Alexandra, too, relies on her computer for communication, but her isolation is emotional, not geographic. She's the agoraphobic author of best-sellers featuring a globetrotting rogue named Alex Rover, who throws himself into danger with reckless abandon. The fluttery, frightened Alexandra couldn't be more different from her courageous, witty alter ego, or the resourceful and determined Nim, who devours these tales of derring-do with unabashed admiration.
When Levin and Flackett (Little Manhattan) juxtapose Nim scaling the island's volcano with Alexandra willing herself to walk a few steps outside to her mailbox, they drive home this family film's lesson on bravery. But what distinguishes Nim's Island is the way the filmmakers envision the internal lives of these solitary characters: Nim's stories are vividly animated, while Alexandra is confronted by a demanding manifestation of her hero (Butler).
This visually dazzling film moves effortlessly from the perils of the outside world — where Jack is lost at sea and a vulnerable Nim reaches out to Alex for help — to the inner dialogues that nourish this only child and withdrawn woman.
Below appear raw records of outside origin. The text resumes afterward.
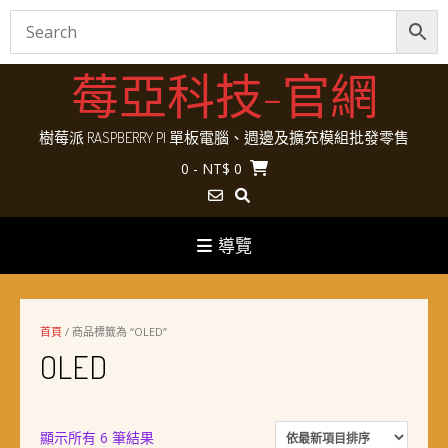
Skip
莓亞科技-官網
to
content
樹莓派 RASPBERRY PI 單板電腦、週邊及擴充模組批發零售
0
- NT$ 0
導覽
首頁
/ 商品標籤為 “OLED”
OLED
依
顯示所有 6 筆結果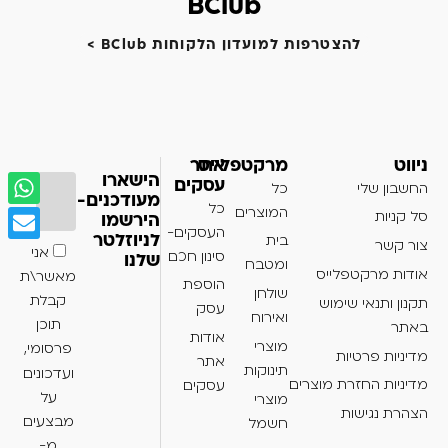
BClub
להצטרפות למועדון הלקוחות BClub >
ניווט
מרקטפלייס
אתר
הישארו
עסקים
החשבון שלי
כל
מעודכנים-
כל
המוצרים
סל קניות
הירשמו
העסקים-
בית
לניוזלטר
צור קשר
אני
סינון חכם
שלנו
ומטבח
אודות מרקטפלייס
מאשר\ת
הוספת
שולחן
קבלת
תקנון ותנאי שימוש
עסק
ואירוח
תוכן
באתר
אודות
מוצרי
פרסומי,
מדיניות פרטיות
אתר
תינוקות
ועדכונים
מדיניות החזרת מוצרים
עסקים
על
מוצרי
הצהרת נגישות
מבצעים
חשמל
מ-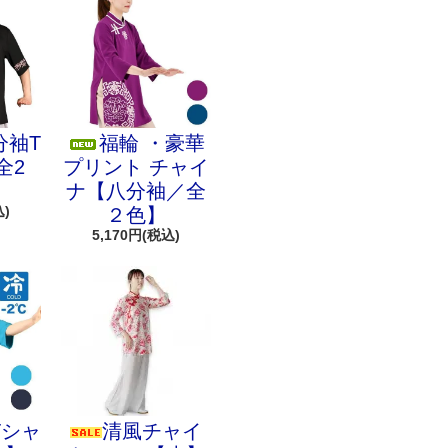
分袖T
福輪 ・豪華
全2
プリント チャイ
ナ【八分袖／全
込)
２色】
5,170円(税込)
Tシャ
清風チャイ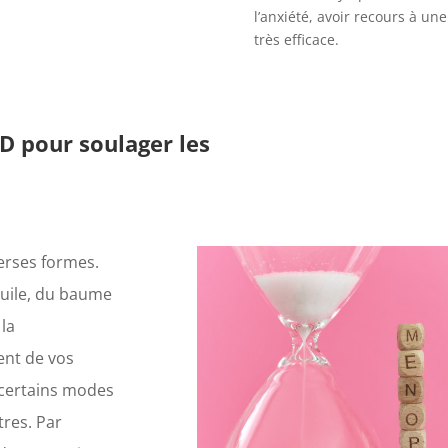
l’anxiété, avoir recours à un
très efficace.
pour soulager les
verses formes.
’huile, du baume
 la
nt de vos
 certains modes
tres. Par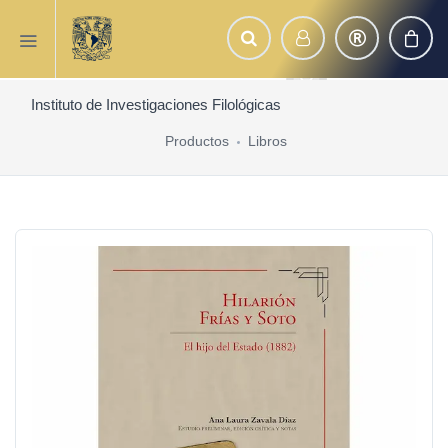
Instituto de Investigaciones Filológicas
Productos
Libros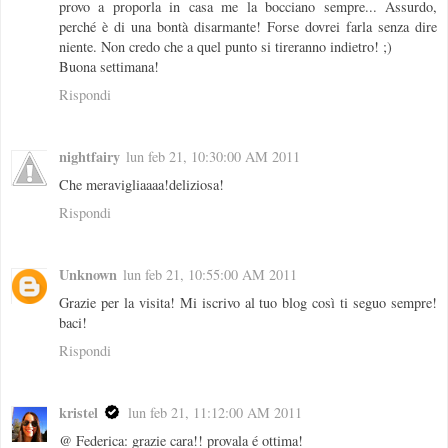
provo a proporla in casa me la bocciano sempre... Assurdo,
perché è di una bontà disarmante! Forse dovrei farla senza dire
niente. Non credo che a quel punto si tireranno indietro! ;)
Buona settimana!
Rispondi
nightfairy
lun feb 21, 10:30:00 AM 2011
Che meravigliaaaa!deliziosa!
Rispondi
Unknown
lun feb 21, 10:55:00 AM 2011
Grazie per la visita! Mi iscrivo al tuo blog così ti seguo sempre!
baci!
Rispondi
kristel
lun feb 21, 11:12:00 AM 2011
@ Federica: grazie cara!! provala é ottima!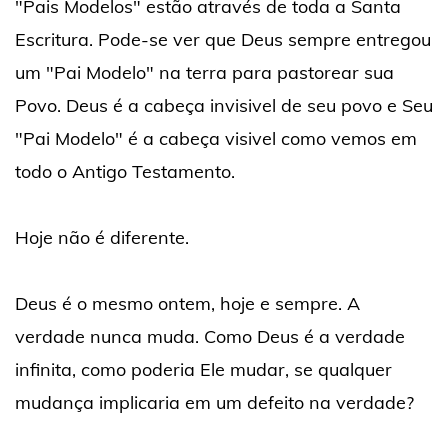
"Pais Modelos" estão através de toda a Santa
Escritura. Pode-se ver que Deus sempre entregou
um "Pai Modelo" na terra para pastorear sua
Povo. Deus é a cabeça invisivel de seu povo e Seu
"Pai Modelo" é a cabeça visivel como vemos em
todo o Antigo Testamento.
Hoje não é diferente.
Deus é o mesmo ontem, hoje e sempre. A
verdade nunca muda. Como Deus é a verdade
infinita, como poderia Ele mudar, se qualquer
mudança implicaria em um defeito na verdade?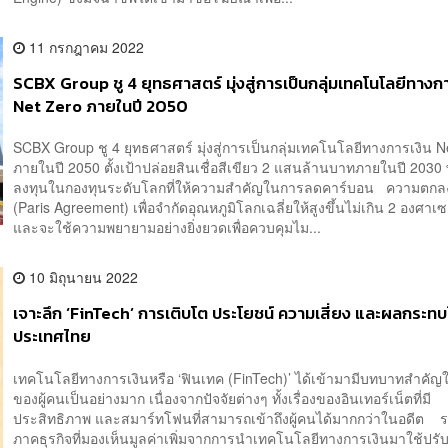
11 กรกฎาคม 2022
SCBX Group ชู 4 ยุทธศาสตร์ มุ่งสู่การเป็นกลุ่มเทคโนโลยีทางก
Net Zero ภายในปี 2050
SCBX Group ชู 4 ยุทธศาสตร์ มุ่งสู่การเป็นกลุ่มเทคโนโลยีทางการเงิน N
ภายในปี 2050 ตั้งเป้าปล่อยสินเชื่อสีเขียว 2 แสนล้านบาทภายในปี 2030 
ลงทุนในกองทุนระดับโลกที่ให้ความสำคัญในการลดคาร์บอน ความตกล
(Paris Agreement) เพื่อจำกัดอุณหภูมิโลกเฉลี่ยให้สูงขึ้นไม่เกิน 2 องศาเ
และจะใช้ความพยายามอย่างยิ่งยวดเพื่อควบคุมไม...
10 มิถุนายน 2022
เจาะลึก ‘FinTech’ การเติบโต ประโยชน์ ความเสี่ยง และผลกระท
ประเทศไทย
เทคโนโลยีทางการเงินหรือ ‘ฟินเทค (FinTech)’ ได้เข้ามามีบทบาทสำคัญใน
ของผู้คนเป็นอย่างมาก เนื่องจากปัจจัยต่างๆ ทั้งเรื่องของอินเทอร์เน็ตที่มี
ประสิทธิภาพ และสมาร์ทโฟนที่สามารถเข้าถึงผู้คนได้มากกว่าในอดีต 
ภาคธุรกิจที่มองเห็นมูลค่าเพิ่มจากการนำเทคโนโลยีทางการเงินมาใช้ปรับ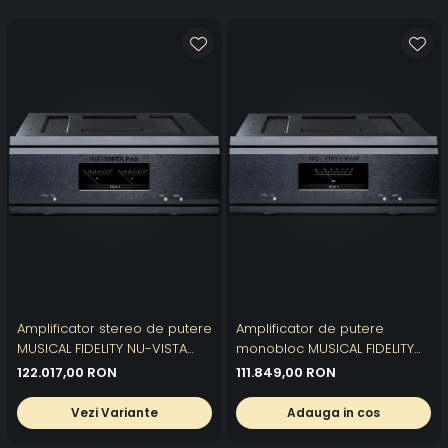
Amplificator stereo de putere
Amplificator de putere
MUSICAL FIDELITY NU-VISTA
monobloc MUSICAL FIDELITY
PAS
NU-VISTA PAM
122.017,00 RON
111.849,00 RON
Vezi Variante
Adauga in cos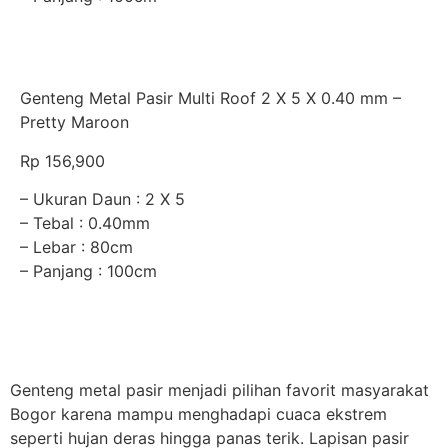
Genteng Metal Pasir Multi Roof 2 X 5 X 0.40 mm –
Pretty Maroon
Rp 156,900
– Ukuran Daun : 2 X 5
– Tebal : 0.40mm
– Lebar : 80cm
– Panjang : 100cm
Genteng metal pasir menjadi pilihan favorit masyarakat
Bogor karena mampu menghadapi cuaca ekstrem
seperti hujan deras hingga panas terik. Lapisan pasir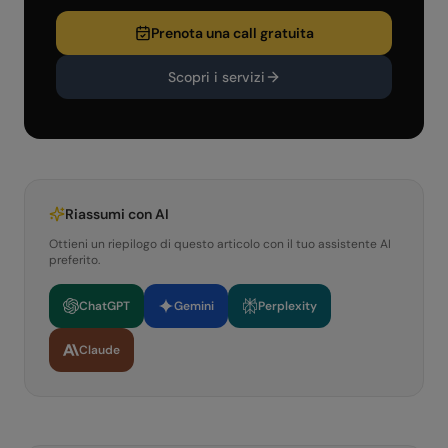
Prenota una call gratuita
Scopri i servizi
Riassumi con AI
Ottieni un riepilogo di questo articolo con il tuo assistente AI
preferito.
ChatGPT
Gemini
Perplexity
Claude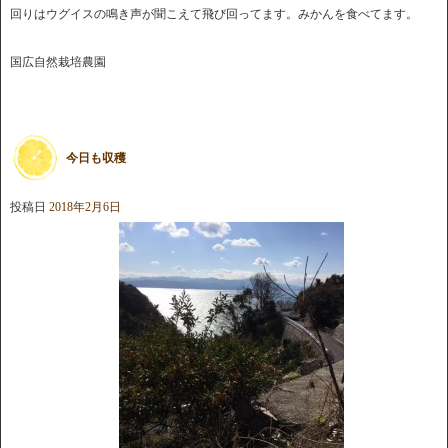
回りはウグイスの鳴き声が聞こえて飛び回ってます。みかんを食べてます。
国広自然栽培農園
今日も収穫
投稿日
2018年2月6日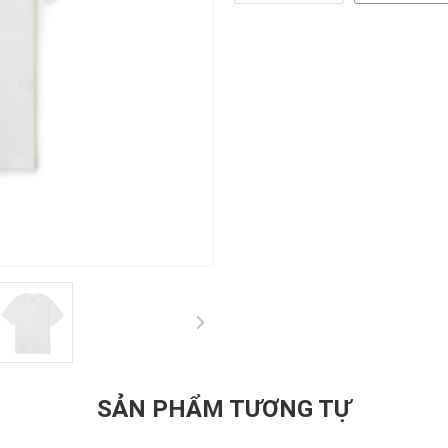
SẢN PHẨM TƯƠNG TỰ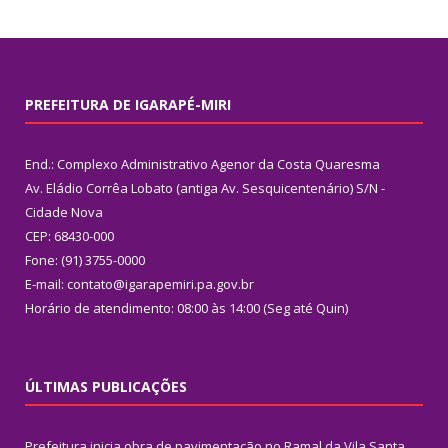
PREFEITURA DE IGARAPÉ-MIRI
End.: Complexo Administrativo Agenor da Costa Quaresma
Av. Eládio Corrêa Lobato (antiga Av. Sesquicentenário) S/N -
Cidade Nova
CEP: 68430-000
Fone: (91) 3755-0000
E-mail: contato@igarapemiri.pa.gov.br
Horário de atendimento: 08:00 às 14:00 (Seg até Quin)
ÚLTIMAS PUBLICAÇÕES
Prefeitura inicia obra de pavimentação no Ramal da Vila Santa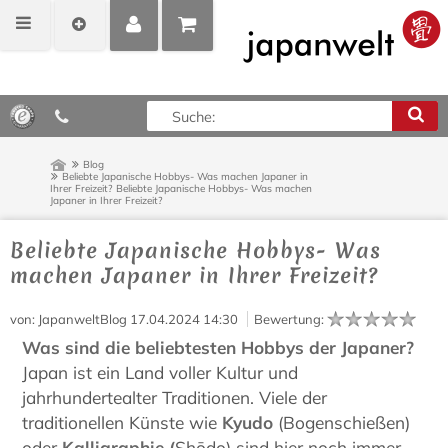
MEIN
POSITIONEN
0,00 €*
KONTO
ANZEIGEN
Blog
Beliebte Japanische Hobbys- Was machen Japaner in
Ihrer Freizeit?
Beliebte Japanische Hobbys- Was machen
Japaner in Ihrer Freizeit?
Beliebte Japanische Hobbys- Was
machen Japaner in Ihrer Freizeit?
von
: JapanweltBlog
17.04.2024 14:30
Bewertung
:
Was sind die beliebtesten Hobbys der Japaner?
Japan ist ein Land voller Kultur und
jahrhundertealter Traditionen. Viele der
traditionellen Künste wie
Kyudo
(Bogenschießen)
oder
Kalligraphie (
Shōdo) sind hier noch immer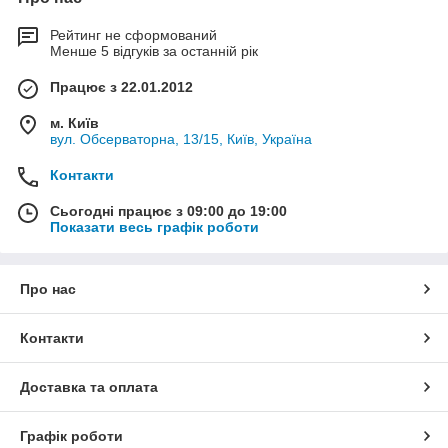
Рейтинг не сформований
Менше 5 відгуків за останній рік
Працює з 22.01.2012
м. Київ
вул. Обсерваторна, 13/15, Київ, Україна
Контакти
Сьогодні працює з 09:00 до 19:00
Показати весь графік роботи
Про нас
Контакти
Доставка та оплата
Графік роботи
The versatile Butler heartily embodies both nerdy scientist and dashing rapscallion, while Breslin (Little Miss Sunshine) is spunkiness personified. But it's Foster who dives headlong into her role, displaying her gift for slapstick physical comedy that hasn't been showcased since 1976's Freaky Friday.
Amid the fast-paced action of Nim's Island is a fable of self-sufficiency and unwavering devotion, and the comforting myth that family can provide both.